Ericsson CTO: Spectrum and security will be big challenges for 5G

Comparing spectrum to oil in terms of importance to the future of wireless connectivity, Ericsson EVP and CTO Ulf Ewaldsson said that because spectrum is in such limited supply, vendors like Ericsson (NASDAQ: ERIC) and others need to turn their focus to technologies like massive MIMO and beamforming that promise to make better use of existing spectrum.

In an interview with FierceWirelessTech, Ewaldsson said that security and network integrity will also become more critical with 5G because there will be so much data flowing over the networks that it will be extremely important to make sure that data is secure.

Ewaldsson also encouraged telecom operators to move more quickly with their deployments of SDN and NFV, noting that until they have a horizontal network that is programmable and automated, they won't be able to explore new technologies that will make their networks and application more relevant to the cloud. "This requires a big transformation -- moving from a core network to a virtualized core," he said. "We are seeing slowness among operators. It's hard to deploy SDN in huge networks."

However, the Ericsson executive added that there is plenty of room for disruption for operators that can be more aggressive in their plans to virtualize their networks. "We are in the middle of a transition but we need deployments," he said. "We need the industry to adopt this faster than is happening."

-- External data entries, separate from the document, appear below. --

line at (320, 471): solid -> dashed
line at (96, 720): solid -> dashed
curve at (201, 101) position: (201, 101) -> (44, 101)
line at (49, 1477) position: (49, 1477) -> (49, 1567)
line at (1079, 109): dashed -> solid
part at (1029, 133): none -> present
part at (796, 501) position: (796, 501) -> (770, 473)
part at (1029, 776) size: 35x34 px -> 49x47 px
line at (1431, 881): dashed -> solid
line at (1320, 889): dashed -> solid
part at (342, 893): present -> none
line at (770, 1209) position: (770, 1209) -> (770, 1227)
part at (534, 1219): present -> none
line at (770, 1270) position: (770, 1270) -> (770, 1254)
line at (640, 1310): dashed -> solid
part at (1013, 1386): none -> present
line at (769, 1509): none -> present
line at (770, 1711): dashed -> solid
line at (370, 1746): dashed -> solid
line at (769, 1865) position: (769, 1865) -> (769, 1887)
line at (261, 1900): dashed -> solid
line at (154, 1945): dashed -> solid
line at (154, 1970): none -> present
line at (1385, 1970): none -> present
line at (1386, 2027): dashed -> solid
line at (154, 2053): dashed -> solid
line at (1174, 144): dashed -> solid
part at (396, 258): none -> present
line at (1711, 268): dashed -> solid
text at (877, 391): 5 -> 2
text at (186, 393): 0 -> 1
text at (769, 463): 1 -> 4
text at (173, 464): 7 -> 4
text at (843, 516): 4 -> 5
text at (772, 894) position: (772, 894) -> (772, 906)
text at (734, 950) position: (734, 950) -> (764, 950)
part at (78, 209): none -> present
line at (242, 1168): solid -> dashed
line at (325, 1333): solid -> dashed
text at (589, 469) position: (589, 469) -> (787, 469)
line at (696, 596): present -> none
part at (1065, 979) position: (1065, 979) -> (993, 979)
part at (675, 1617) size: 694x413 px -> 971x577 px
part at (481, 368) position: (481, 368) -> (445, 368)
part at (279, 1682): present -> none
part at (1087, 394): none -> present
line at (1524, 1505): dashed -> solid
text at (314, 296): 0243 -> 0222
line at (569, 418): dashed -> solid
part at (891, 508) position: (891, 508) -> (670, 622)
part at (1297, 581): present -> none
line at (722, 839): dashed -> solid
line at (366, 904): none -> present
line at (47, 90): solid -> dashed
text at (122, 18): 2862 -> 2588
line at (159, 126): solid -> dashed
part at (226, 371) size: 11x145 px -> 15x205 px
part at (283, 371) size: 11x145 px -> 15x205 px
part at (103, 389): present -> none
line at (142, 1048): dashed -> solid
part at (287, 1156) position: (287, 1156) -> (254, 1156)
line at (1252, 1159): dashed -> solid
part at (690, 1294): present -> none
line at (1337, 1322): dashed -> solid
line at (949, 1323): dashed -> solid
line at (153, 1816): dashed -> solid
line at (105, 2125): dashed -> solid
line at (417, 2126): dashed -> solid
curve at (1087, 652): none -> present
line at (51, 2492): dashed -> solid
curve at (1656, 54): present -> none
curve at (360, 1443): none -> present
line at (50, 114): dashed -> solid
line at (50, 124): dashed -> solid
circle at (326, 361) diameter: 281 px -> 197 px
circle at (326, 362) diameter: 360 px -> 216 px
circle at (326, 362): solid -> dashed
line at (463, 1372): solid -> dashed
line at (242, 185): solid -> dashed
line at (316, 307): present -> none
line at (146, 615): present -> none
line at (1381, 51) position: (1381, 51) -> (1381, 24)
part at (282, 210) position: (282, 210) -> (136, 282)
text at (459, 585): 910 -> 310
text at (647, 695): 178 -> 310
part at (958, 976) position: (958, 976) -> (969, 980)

When it comes to machine-to-machine communications, Ewaldsson also said that he is an advocate for narrowband-LTE, or NB-IoT, which the 3GPP just agreed to make part of LTE Release 13. NB-IoT is supposed to support a number of low throughput M2M devices that have low power consumption. It is also supposed to provide improved indoor coverage for devices using NB-LTE. 

Earlier this month Ericsson announced that it had collaborated with Nokia and Intel on NB-LTE, which they said allows a high re-use of already existing LTE network technology for both infrastructure and chipsets and will lead to faster adoption and better economies of scale.